### Material for this exercise
>>

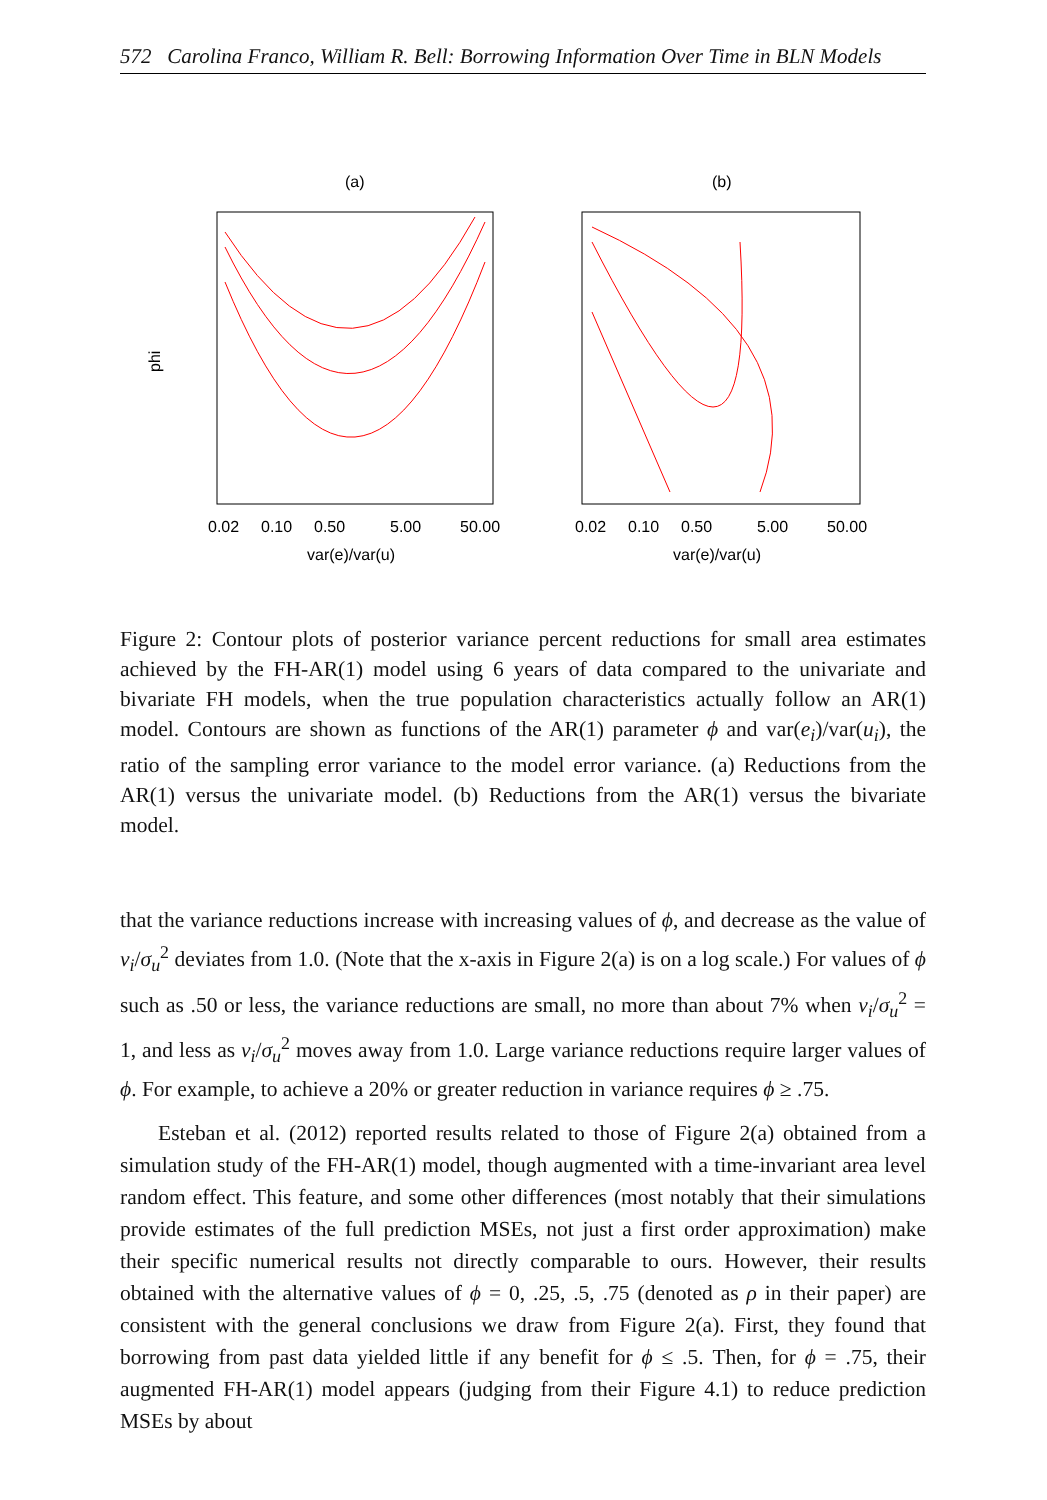572 Carolina Franco, William R. Bell: Borrowing Information Over Time in BLN Models
(a)
phi
0.02
0.10
0.50
5.00
50.00
var(e)/var(u)
(b)
0.02
0.10
0.50
5.00
50.00
var(e)/var(u)
Figure 2: Contour plots of posterior variance percent reductions for small area estimates achieved by the FH-AR(1) model using 6 years of data compared to the univariate and bivariate FH models, when the true population characteristics actually follow an AR(1) model. Contours are shown as functions of the AR(1) parameter ϕ and var(e<sub>i</sub>)/var(u<sub>i</sub>), the ratio of the sampling error variance to the model error variance. (a) Reductions from the AR(1) versus the univariate model. (b) Reductions from the AR(1) versus the bivariate model.
that the variance reductions increase with increasing values of ϕ, and decrease as the value of v<sub>i</sub>/σ<sub>u</sub><sup>2</sup> deviates from 1.0. (Note that the x-axis in Figure 2(a) is on a log scale.) For values of ϕ such as .50 or less, the variance reductions are small, no more than about 7% when v<sub>i</sub>/σ<sub>u</sub><sup>2</sup> = 1, and less as v<sub>i</sub>/σ<sub>u</sub><sup>2</sup> moves away from 1.0. Large variance reductions require larger values of ϕ. For example, to achieve a 20% or greater reduction in variance requires ϕ ≥ .75.
Esteban et al. (2012) reported results related to those of Figure 2(a) obtained from a simulation study of the FH-AR(1) model, though augmented with a time-invariant area level random effect. This feature, and some other differences (most notably that their simulations provide estimates of the full prediction MSEs, not just a first order approximation) make their specific numerical results not directly comparable to ours. However, their results obtained with the alternative values of ϕ = 0, .25, .5, .75 (denoted as ρ in their paper) are consistent with the general conclusions we draw from Figure 2(a). First, they found that borrowing from past data yielded little if any benefit for ϕ ≤ .5. Then, for ϕ = .75, their augmented FH-AR(1) model appears (judging from their Figure 4.1) to reduce prediction MSEs by about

<<

### Assignment
Exactly reproduce each record, leaving out any pictures.

### Completed task
572 Carolina Franco, William R. Bell: Borrowing Information Over Time in BLN Models
(a)
phi
0.02
0.10
0.50
5.00
50.00
var(e)/var(u)
(b)
0.02
0.10
0.50
5.00
50.00
var(e)/var(u)
Figure 2: Contour plots of posterior variance percent reductions for small area estimates achieved by the FH-AR(1) model using 6 years of data compared to the univariate and bivariate FH models, when the true population characteristics actually follow an AR(1) model. Contours are shown as functions of the AR(1) parameter ϕ and var(e<sub>i</sub>)/var(u<sub>i</sub>), the ratio of the sampling error variance to the model error variance. (a) Reductions from the AR(1) versus the univariate model. (b) Reductions from the AR(1) versus the bivariate model.
that the variance reductions increase with increasing values of ϕ, and decrease as the value of v<sub>i</sub>/σ<sub>u</sub><sup>2</sup> deviates from 1.0. (Note that the x-axis in Figure 2(a) is on a log scale.) For values of ϕ such as .50 or less, the variance reductions are small, no more than about 7% when v<sub>i</sub>/σ<sub>u</sub><sup>2</sup> = 1, and less as v<sub>i</sub>/σ<sub>u</sub><sup>2</sup> moves away from 1.0. Large variance reductions require larger values of ϕ. For example, to achieve a 20% or greater reduction in variance requires ϕ ≥ .75.
Esteban et al. (2012) reported results related to those of Figure 2(a) obtained from a simulation study of the FH-AR(1) model, though augmented with a time-invariant area level random effect. This feature, and some other differences (most notably that their simulations provide estimates of the full prediction MSEs, not just a first order approximation) make their specific numerical results not directly comparable to ours. However, their results obtained with the alternative values of ϕ = 0, .25, .5, .75 (denoted as ρ in their paper) are consistent with the general conclusions we draw from Figure 2(a). First, they found that borrowing from past data yielded little if any benefit for ϕ ≤ .5. Then, for ϕ = .75, their augmented FH-AR(1) model appears (judging from their Figure 4.1) to reduce prediction MSEs by about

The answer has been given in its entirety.